O marco zero do fascismo e a favela

Geral, Opinião

Por Carlos Gonçalves

Quando eu era pequeno, minha mãe sempre dizia: “olha meu filho, não fique vendo esses troços na TV”, e nas horas que distraída percebia que eu estava vendo algum filme de terror, ainda complementava: “você sabe muito bem que quando você for dormir vai ter pesadelo se ficar vendo esse tipo de coisa”. A dona Ana, como os vizinhos a chamavam, sabia exatamente o que acontecia comigo, porque era “batata”, como dizia a própria, eu ter pesadelo no dia seguinte.

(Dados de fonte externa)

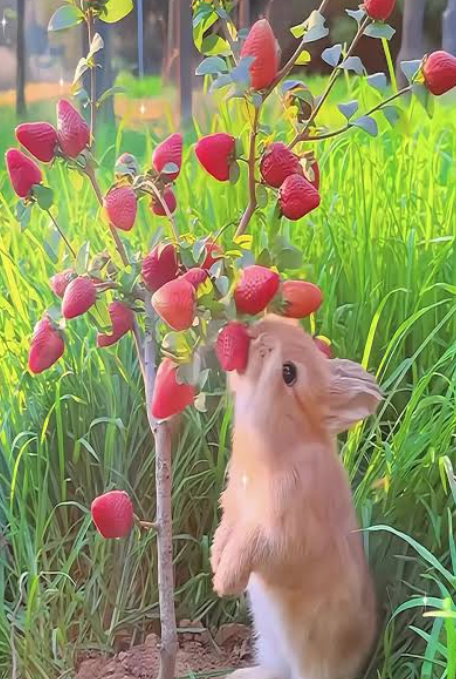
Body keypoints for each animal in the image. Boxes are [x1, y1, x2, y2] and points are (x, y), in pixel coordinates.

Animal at [211, 315, 382, 679]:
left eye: (288, 373)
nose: (259, 331)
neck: (282, 438)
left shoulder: (281, 530)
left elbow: (251, 547)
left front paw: (225, 581)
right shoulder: (235, 508)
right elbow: (226, 533)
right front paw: (216, 563)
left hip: (310, 654)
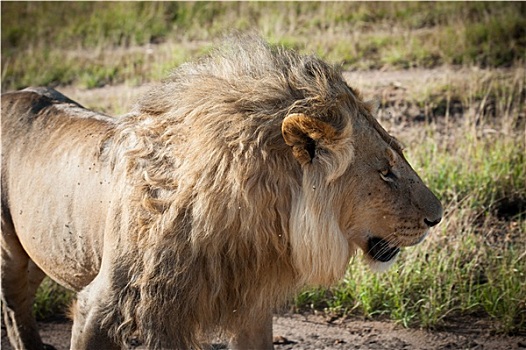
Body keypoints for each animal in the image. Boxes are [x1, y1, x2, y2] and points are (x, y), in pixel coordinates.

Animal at [2, 36, 444, 350]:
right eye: (385, 172)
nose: (437, 218)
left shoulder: (249, 309)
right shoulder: (102, 306)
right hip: (13, 251)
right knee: (15, 304)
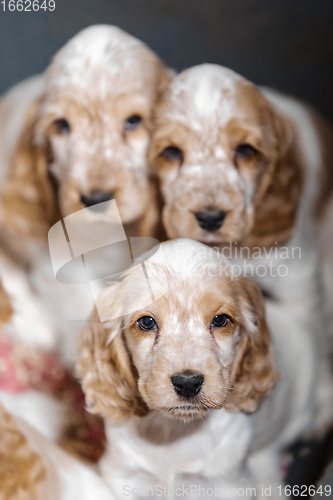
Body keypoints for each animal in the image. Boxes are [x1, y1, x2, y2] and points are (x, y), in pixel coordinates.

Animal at [76, 240, 326, 498]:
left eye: (220, 320)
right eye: (146, 322)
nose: (187, 383)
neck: (174, 432)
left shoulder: (231, 483)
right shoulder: (123, 475)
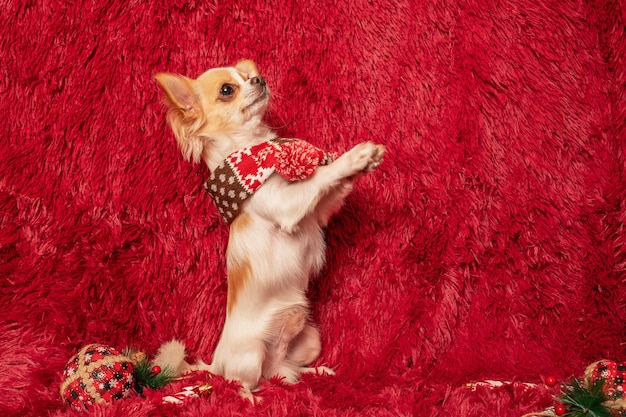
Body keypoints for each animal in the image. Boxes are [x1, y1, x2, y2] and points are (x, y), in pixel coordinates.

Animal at [154, 58, 382, 396]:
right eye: (227, 90)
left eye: (249, 76)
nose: (259, 80)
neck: (258, 152)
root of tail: (214, 363)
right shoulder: (289, 206)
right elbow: (322, 177)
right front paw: (353, 157)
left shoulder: (317, 213)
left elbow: (332, 189)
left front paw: (363, 162)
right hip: (251, 355)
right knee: (238, 382)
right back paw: (252, 398)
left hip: (309, 341)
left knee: (285, 371)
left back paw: (315, 372)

No dia 8 de Outubro de 2018, domingo de eleição, fui votar durante o dia e, à noite, acompanhar a apuração na casa de um amigo e, sem perceber, acabei assistindo  a um desses filmes de terror que a minha mãe me repreendia  quando era pequeno. Espantado com o filme, me surpreendeu o personagem principal.  Ele era uma mistura de um ser cômico, incoerente e autoritário. Sempre levado na brincadeira pelos seus defensores que diziam, quando indagados sobre as atrocidades que seu herói falava: “aquilo tudo era brincadeira”, e falavam mais, juravam de pé junto que ele colocaria a ordem e a paz social que tanto sonhavam.

Então aos poucos aqueles que antes se viam no bar conversando coisas que só se falava depois de tomar alguns copos, ou no jogo de futebol, começaram a falar abertamente na rua. Apegaram-se as frases de efeito e genéricas do tipo “em vez de roubar trabalhador esses vagabundos deveriam roubar um banco”, já que se apegar aos “jargões” é o que a sociedade normalmente faz nas crises. O detalhe todo é que esqueceram de dizer nessa frase que para roubar um banco você precisa de um fuzil, um fuzil custa 50 mil, e com 50 mil você abre um negócio.

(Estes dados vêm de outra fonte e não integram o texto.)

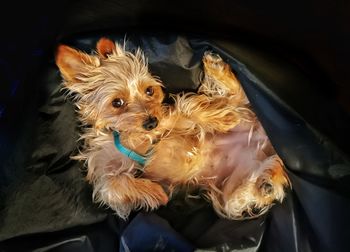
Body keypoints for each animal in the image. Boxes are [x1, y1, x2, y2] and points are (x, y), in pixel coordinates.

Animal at [54, 37, 290, 220]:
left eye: (149, 91)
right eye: (117, 103)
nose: (151, 122)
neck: (136, 138)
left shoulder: (169, 119)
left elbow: (189, 108)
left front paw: (223, 119)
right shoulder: (103, 176)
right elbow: (114, 185)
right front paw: (154, 192)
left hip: (244, 107)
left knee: (239, 94)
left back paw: (217, 69)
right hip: (231, 187)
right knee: (241, 197)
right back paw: (266, 183)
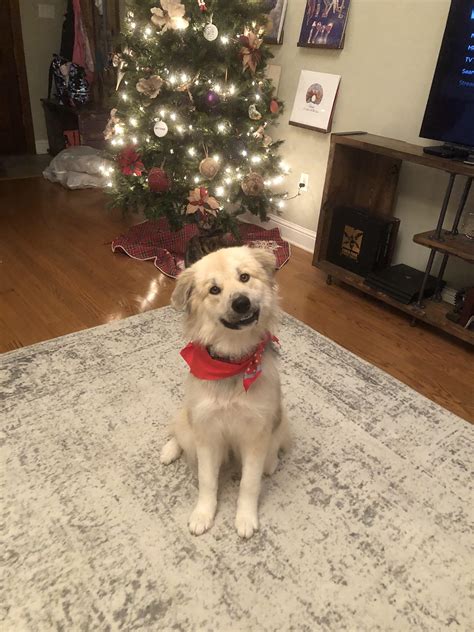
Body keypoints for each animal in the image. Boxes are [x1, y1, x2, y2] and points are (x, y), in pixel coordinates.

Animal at [161, 247, 288, 540]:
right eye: (214, 289)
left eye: (244, 277)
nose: (241, 303)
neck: (234, 361)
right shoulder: (206, 432)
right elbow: (207, 481)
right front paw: (203, 514)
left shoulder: (256, 434)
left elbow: (249, 483)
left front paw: (245, 518)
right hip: (188, 419)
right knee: (180, 432)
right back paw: (169, 450)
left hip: (279, 420)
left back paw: (272, 462)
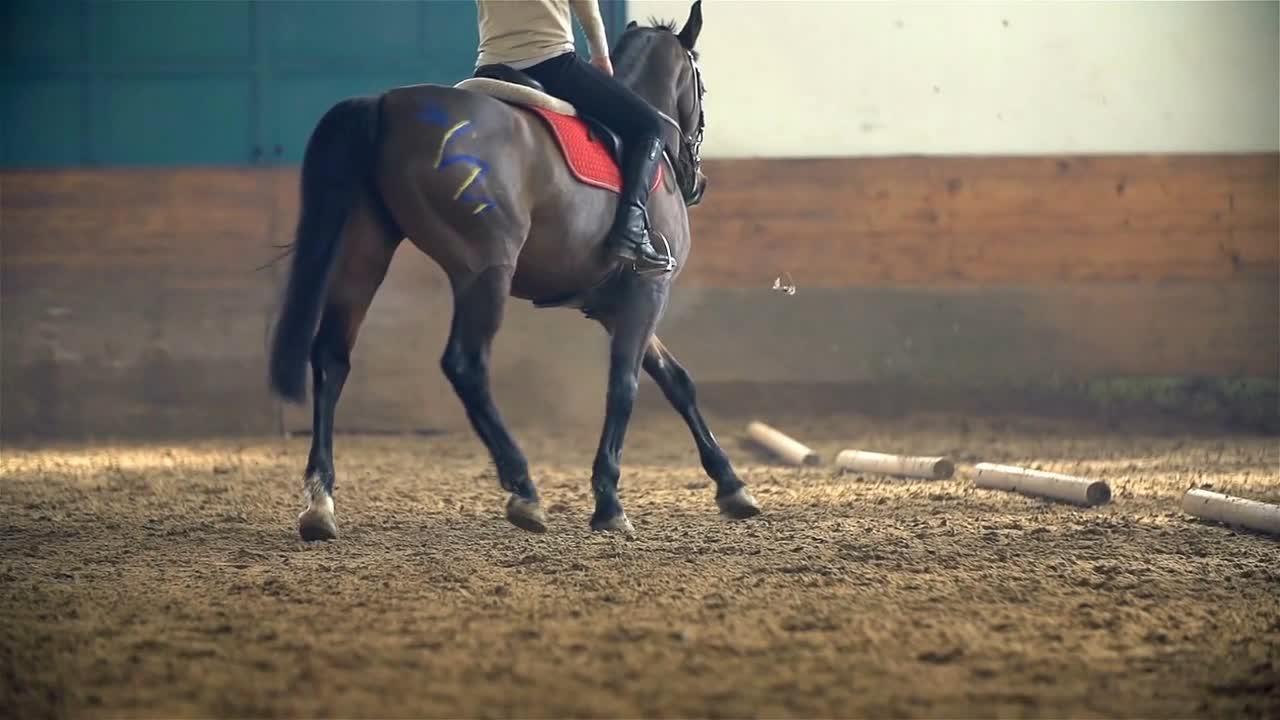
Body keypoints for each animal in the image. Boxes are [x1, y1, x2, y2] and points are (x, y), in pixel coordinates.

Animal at [263, 0, 752, 538]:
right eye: (701, 89)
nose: (697, 182)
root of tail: (385, 103)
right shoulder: (649, 286)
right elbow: (624, 385)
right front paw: (608, 503)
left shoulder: (611, 303)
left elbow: (675, 380)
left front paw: (731, 486)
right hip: (485, 270)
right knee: (466, 365)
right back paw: (524, 490)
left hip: (363, 254)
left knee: (332, 358)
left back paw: (319, 503)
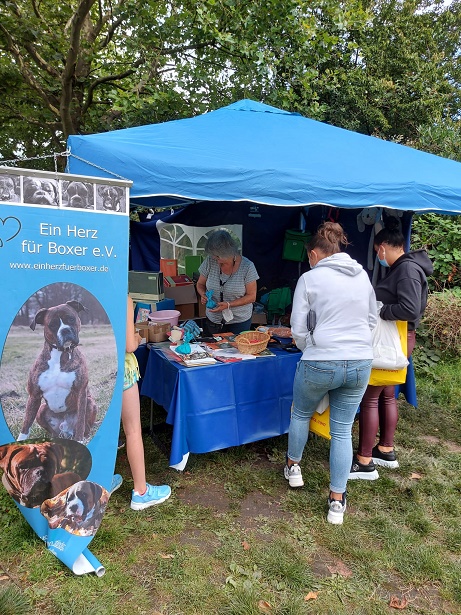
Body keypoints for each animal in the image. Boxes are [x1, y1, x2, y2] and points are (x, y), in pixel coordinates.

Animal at [17, 301, 98, 442]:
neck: (60, 355)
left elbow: (81, 421)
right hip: (41, 409)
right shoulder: (34, 396)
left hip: (90, 402)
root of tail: (65, 430)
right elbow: (26, 424)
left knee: (85, 427)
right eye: (52, 325)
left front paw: (80, 441)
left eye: (71, 319)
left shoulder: (81, 392)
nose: (65, 330)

Parei, e diante disso tudo pensei: “será que as mulheres periféricas querem mesmo que a polícia mate a tudo e a todos ao seu redor? Ou será que não querem ser roubadas enquanto vão para a casa das ‘madames’ lavar, cozinhar e educar os filhos da elite, enquanto seu filho fica em casa sem nem 5% dessa assistência? Será mesmo que um caminhoneiro que gritava por intervenção militar quer ter tanques cerceando o seu direito de ir e vir? Ou o que ele quer mesmo é poder ir trabalhar para poder comprar leite, carne, pagar o seu aluguel e chegar bem em casa pra rever a sua família?”

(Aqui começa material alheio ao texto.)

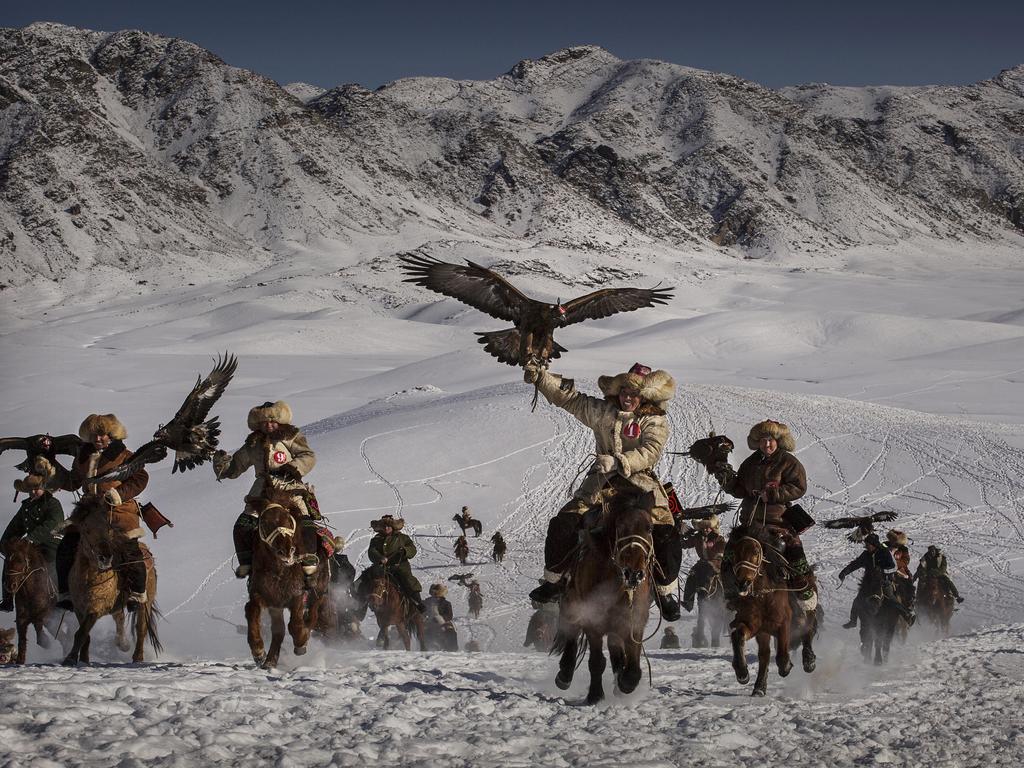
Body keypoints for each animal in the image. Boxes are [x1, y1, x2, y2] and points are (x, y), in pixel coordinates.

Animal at [62, 499, 159, 667]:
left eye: (108, 528)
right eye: (86, 530)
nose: (105, 557)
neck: (88, 579)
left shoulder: (96, 608)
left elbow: (81, 633)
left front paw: (70, 659)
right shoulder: (79, 609)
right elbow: (85, 635)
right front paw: (84, 660)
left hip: (145, 603)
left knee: (140, 629)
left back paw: (137, 658)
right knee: (119, 618)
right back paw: (122, 643)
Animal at [244, 493, 327, 667]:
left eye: (289, 521)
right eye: (265, 523)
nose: (287, 551)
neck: (279, 572)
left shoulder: (297, 595)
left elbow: (295, 625)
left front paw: (301, 642)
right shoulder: (262, 595)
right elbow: (251, 610)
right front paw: (258, 651)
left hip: (319, 591)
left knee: (313, 614)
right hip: (276, 607)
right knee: (279, 630)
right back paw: (269, 661)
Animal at [552, 493, 655, 704]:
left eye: (649, 528)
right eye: (620, 526)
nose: (634, 573)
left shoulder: (634, 620)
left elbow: (633, 665)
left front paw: (625, 683)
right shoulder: (593, 621)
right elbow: (597, 662)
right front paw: (595, 696)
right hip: (572, 605)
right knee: (571, 634)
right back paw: (564, 675)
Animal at [729, 528, 815, 696]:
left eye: (756, 552)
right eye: (735, 553)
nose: (743, 583)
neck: (764, 596)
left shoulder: (783, 623)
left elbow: (782, 654)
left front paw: (786, 666)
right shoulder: (754, 625)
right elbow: (738, 635)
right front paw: (742, 673)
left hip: (805, 611)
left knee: (807, 631)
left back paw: (809, 661)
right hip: (764, 633)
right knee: (764, 655)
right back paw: (759, 687)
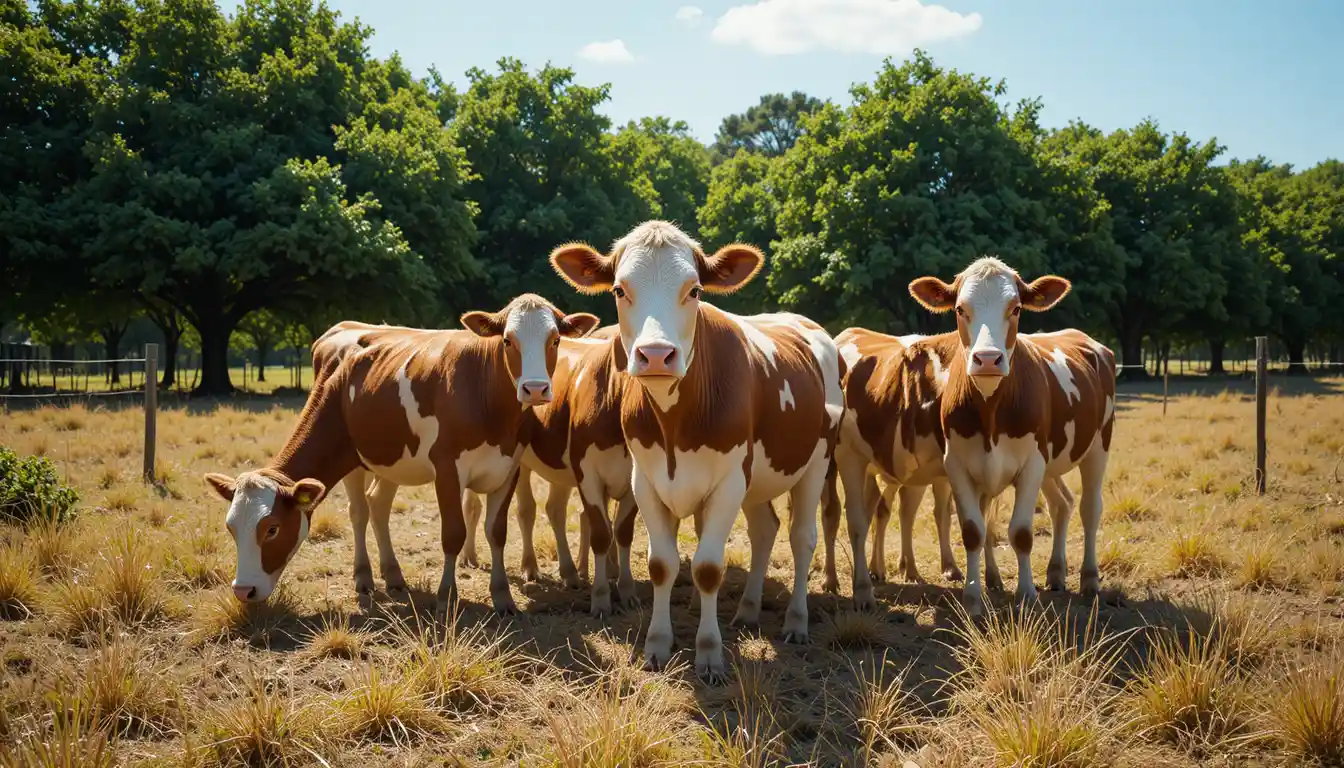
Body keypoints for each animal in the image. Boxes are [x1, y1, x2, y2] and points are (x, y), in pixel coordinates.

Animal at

Bom, o filme que eu vi, que de forma muito rápida se transformou nesse mundo em que estou agora, conseguiu virar um pesadelo que muitos, como eu, não esperavam acontecer. Esse problema tem parcelas de culpa, uma delas é essa coisa que chamamos de mídia e o que ela vomita diariamente para todos nós, outra parcela ao mundo volátil das fake news, que abalaram os alicerces em uma das maiores crises da Nova República, mas havia uma que eu não posso deixar de falar que é a própria esquerda (onde em parte me incluo) que também tem culpa no cartório. A esquerda, nessas últimas décadas, não se dedicou a fazer um trabalho de base sério. Era mais confortável pra si demonizar a religião dos mais pobres e daqueles que hoje, por exemplo, poderia ter somado na luta contra o fascismo. Preferiram, ao contrário, taxá-los de ignorantes e “alienados” quando não se enquadravam em suas teorias revolucionárias. Por esse motivo, colhemos hoje o fruto de uma ignorância gerada por aqueles que deveriam ter somado nas causas mais populares. Talvez domingo agora, 28 de Outubro, seja o marco zero do início de algo jamais pensado para o país, mas terá que ser, inevitavelmente, o início para uma renovação das frentes progressistas dessa nação, onde a radicalidade, a teologia e o tato para estratégias longe das suas bolhas terão que ser o horizonte para pensar em meio ao caos inevitável já instaurado.